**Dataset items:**

--

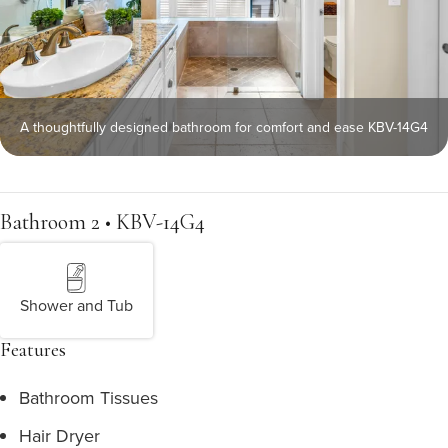
A thoughtfully designed bathroom for comfort and ease KBV-14G4
Bathroom 2 • KBV-14G4
Shower and Tub
Features
Bathroom Tissues
Hair Dryer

--

**EXERCISE OBJECTIVE:**
Copy each entry exactly as written, and drop the pictures from the copy.

**RESULT OF THE TASK:**
A thoughtfully designed bathroom for comfort and ease KBV-14G4
Bathroom 2 • KBV-14G4
Shower and Tub
Features
Bathroom Tissues
Hair Dryer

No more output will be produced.